その時、僕は自分の身体を洗いませんでした。身体を洗ってしまうと、僕の匂いが消
えてしまうように思ったのです。

 「ジョー。爪が伸びているんじゃないの?」
脚を洗っていると、ジョーの前足の爪が伸びているのに気付きました。
そう云えば、前に飼っていた犬も爪を切ってやったことがあるのに気付いたの
です。
この家の人達は僕ほど飼い犬には注意が向かないようで、爪を切ってやること
なんかは絶対にしないのです。

 「待っていろよ・・・」
僕は言い置いて浴室を出て濡れた身体を拭かずに居間に行き、爪切りを持って
来たのです。
その間2~3分くらいだと思うのですが、身体を拭かずに歩き回っていたので、
身体が冷えてしまったのです。

 「寒い・・・」
浴室の扉を開くと、ジョーは心配そうにこちらを向いて立っていました。
「寒いよ~、ジョー。
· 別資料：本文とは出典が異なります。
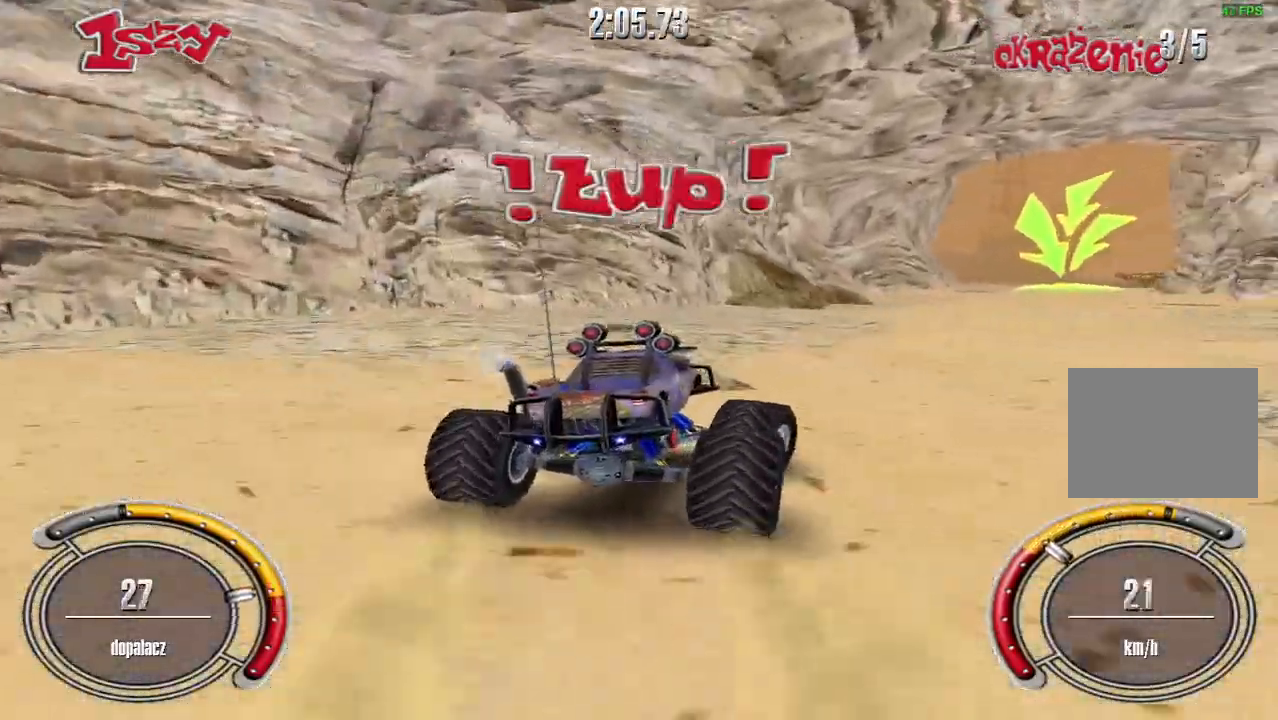
{"keys": ["shift", "up"], "events": [[60, "right", "up"], [80, "shift", "down"]]}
お風呂に入ろうよ・・」
そう言うと、僕はジョーを抱きかかえて浴槽に飛び込んだのです。
本来、犬は水が苦手なのか、ジョーもあまりお湯の中には入りたがらないので
すが、ジョーもその時は濡れた身体が寒かったのでしょう。
肩までお湯に漬かっていると、ペロペロと長い舌で僕の顔を舐めてくれていま
す。

 僕が素っ裸で居間まで行って爪切りを取って来たことに対して、「ご苦労さん
」とでも言いたげな様子なのです。
暫く僕の顔を嘗め回していたジョーはお湯の中で熱くなったのか、浴槽を飛び
出して行きました。
「アッ、冷たい・・・」
見ていると、僕の目の前50cmくらいのところで、大きく息張ってから全身
をブルブルブルって激しく振っています。
僕の顔にジョーの身体に付いた水滴が飛び散って、僕は悲鳴を上げました。